The film starts with promise and ends on a high note but everything in the middle fails to impress. The plotting is dull and overworked; the film only lasts for 87 minutes but feels like a bloated two hour extravaganza. Granted Anderson’s off kilter sensibility leads to a few finely tuned and awesome one liners but on the whole the movie doesn’t generate enough laughter. Several scenes (one in the first third featuring Mr. Fox and Badger springs to mind) are strung out and suffocated by Anderson’s incessant need to be quirky and unique. I applaud individualistic and original filmmaking but Anderson takes his own style and applies it at a sloppy and undiluted rate; leading to a film that reeks far too strongly of the director’s unusual tendencies.
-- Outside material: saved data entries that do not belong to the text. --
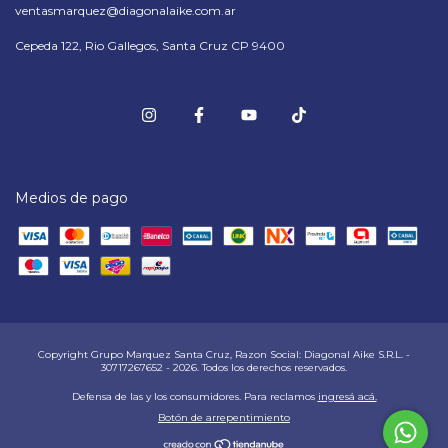
ventasmarquez@diagonalaike.com.ar
Cepeda 122, Rio Gallegos, Santa Cruz CP 9400
Medios de pago
Copyright Grupo Marquez Santa Cruz, Razon Social: Diagonal Aike S.R.L. -
30717267652 - 2026. Todos los derechos reservados.
Defensa de las y los consumidores. Para reclamos
ingresá acá.
Botón de arrepentimiento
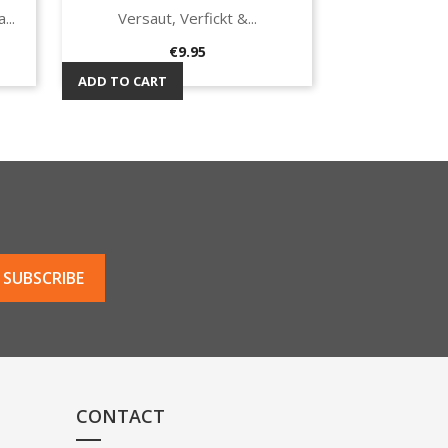
...
Versaut, Verfickt &...
Quick view

Price
€9.95
ADD TO CART
CONTACT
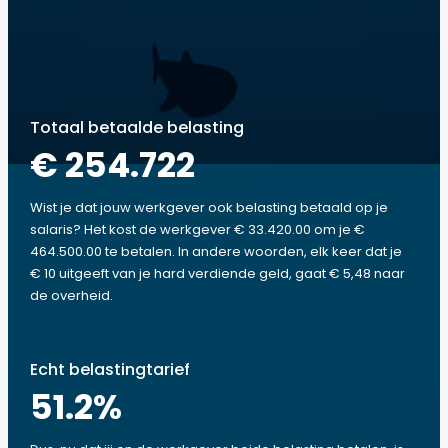
Totaal betaalde belasting
€ 254.722
Wist je dat jouw werkgever ook belasting betaald op je
salaris? Het kost de werkgever € 33.420.00 om je €
464.500.00 te betalen. In andere woorden, elk keer dat je
€ 10 uitgeeft van je hard verdiende geld, gaat € 5,48 naar
de overheid.
Echt belastingtarief
51.2
%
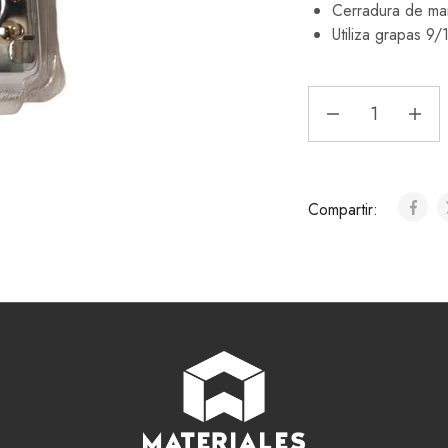
Cerradura de man
Utiliza grapas 9
Compartir:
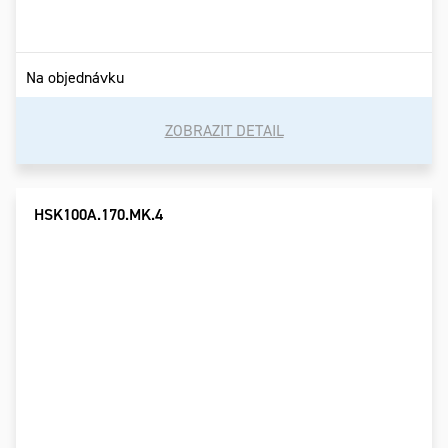
Na objednávku
ZOBRAZIT DETAIL
HSK100A.170.MK.4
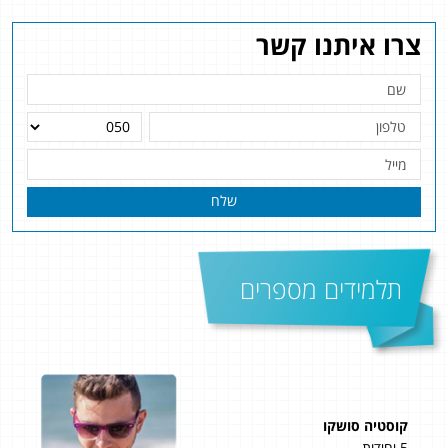
צרו איתנו קשר
שלח
תלמידים מספרים
קוסטיה סושקו
ליא
5 יחידות
5 יחידות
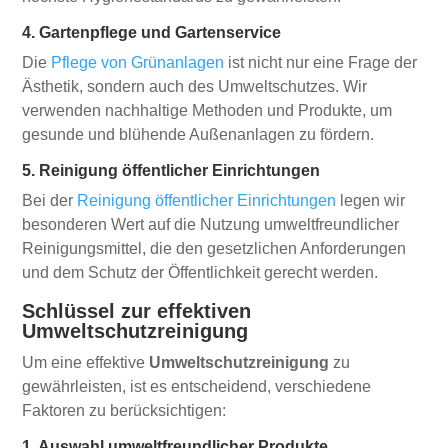
4. Gartenpflege und Gartenservice
Die
Pflege von Grünanlagen
ist nicht nur eine Frage der
Ästhetik, sondern auch des Umweltschutzes. Wir
verwenden nachhaltige Methoden und Produkte, um
gesunde und blühende Außenanlagen zu fördern.
5. Reinigung öffentlicher Einrichtungen
Bei der
Reinigung öffentlicher Einrichtungen
legen wir
besonderen Wert auf die Nutzung umweltfreundlicher
Reinigungsmittel, die den gesetzlichen Anforderungen
und dem Schutz der Öffentlichkeit gerecht werden.
Schlüssel zur effektiven
Umweltschutzreinigung
Um eine effektive
Umweltschutzreinigung
zu
gewährleisten, ist es entscheidend, verschiedene
Faktoren zu berücksichtigen:
1. Auswahl umweltfreundlicher Produkte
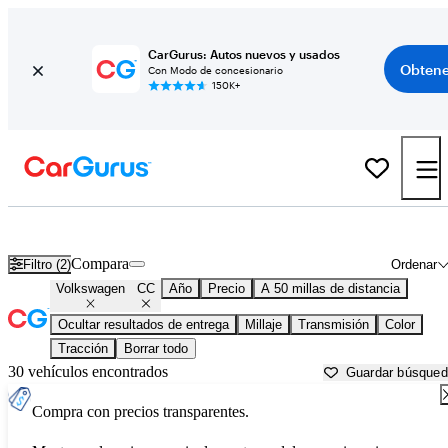
CarGurus: Autos nuevos y usados
Obtene
Con Modo de concesionario
150K+
Volkswagen CC usados en venta cerca de
Akron, OH
Compara
Filtro (2)
Ordenar
Volkswagen
CC
Año
Precio
A 50 millas de distancia
Ocultar resultados de entrega
Millaje
Transmisión
Color
Tracción
Borrar todo
30 vehículos encontrados
Guardar búsque
Compra con precios transparentes.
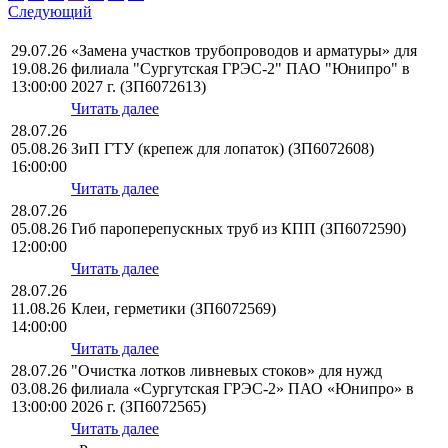
Следующий
29.07.26
«Замена участков трубопроводов и арматуры» для
19.08.26
филиала "Сургутская ГРЭС-2" ПАО "Юнипро" в
13:00:00
2027 г. (ЗП6072613)
Читать далее
28.07.26
05.08.26
ЗиП ГТУ (крепеж для лопаток) (ЗП6072608)
16:00:00
Читать далее
28.07.26
05.08.26
Гиб пароперепускных труб из КПП (ЗП6072590)
12:00:00
Читать далее
28.07.26
11.08.26
Клеи, герметики (ЗП6072569)
14:00:00
Читать далее
28.07.26
"Очистка лотков ливневых стоков» для нужд
03.08.26
филиала «Сургутская ГРЭС-2» ПАО «Юнипро» в
13:00:00
2026 г. (ЗП6072565)
Читать далее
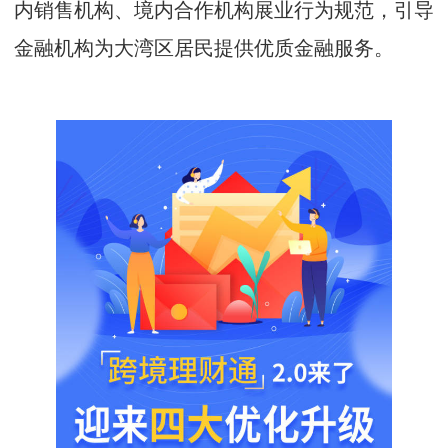
内销售机构、境内合作机构展业行为规范，引导
金融机构为大湾区居民提供优质金融服务。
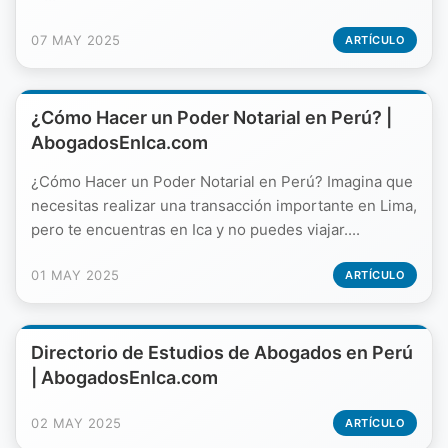
07 MAY 2025
ARTÍCULO
¿Cómo Hacer un Poder Notarial en Perú? |
AbogadosEnIca.com
¿Cómo Hacer un Poder Notarial en Perú? Imagina que
necesitas realizar una transacción importante en Lima,
pero te encuentras en Ica y no puedes viajar....
01 MAY 2025
ARTÍCULO
Directorio de Estudios de Abogados en Perú
| AbogadosEnIca.com
02 MAY 2025
ARTÍCULO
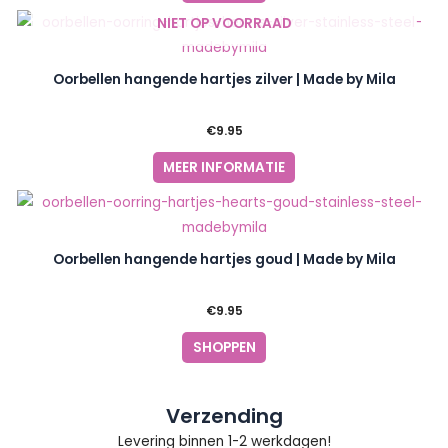
NIET OP VOORRAAD
Oorbellen hangende hartjes zilver | Made by Mila
€
9.95
MEER INFORMATIE
Oorbellen hangende hartjes goud | Made by Mila
€
9.95
SHOPPEN
Verzending
Levering binnen 1-2 werkdagen!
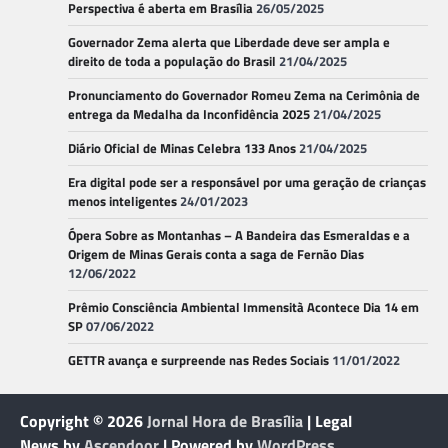
Perspectiva é aberta em Brasília
26/05/2025
Governador Zema alerta que Liberdade deve ser ampla e
direito de toda a população do Brasil
21/04/2025
Pronunciamento do Governador Romeu Zema na Cerimônia de
entrega da Medalha da Inconfidência 2025
21/04/2025
Diário Oficial de Minas Celebra 133 Anos
21/04/2025
Era digital pode ser a responsável por uma geração de crianças
menos inteligentes
24/01/2023
Ópera Sobre as Montanhas – A Bandeira das Esmeraldas e a
Origem de Minas Gerais conta a saga de Fernão Dias
12/06/2022
Prêmio Consciência Ambiental Immensità Acontece Dia 14 em
SP
07/06/2022
GETTR avança e surpreende nas Redes Sociais
11/01/2022
Copyright © 2026
Jornal Hora de Brasília
| Legal
News by
Ascendoor
| Powered by
WordPress
.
The stop motion animation is good fun but the central “family” themes are turgid and thoroughly recycled. “Fantastic Mr. Fox” half-heartedly tackles marital woes and father/son relationships with uninspired results. The audience never really connects with the characters and the endeavour lacks warm; the enterprise has a coldness that keeps it from getting close to the upper echelons of family entertainment. Ending on a silly dance only goes to further highlight the productions desperation to be seen as a light and goofy piece of cinema, something it never achieves for a variety of ill conceived reasons. “Fantastic Mr. Fox” boasts a few instances of popcorn enlightenment but ultimately descends into a broth of dogmatic preaching from a filmmaker who needs to try harder.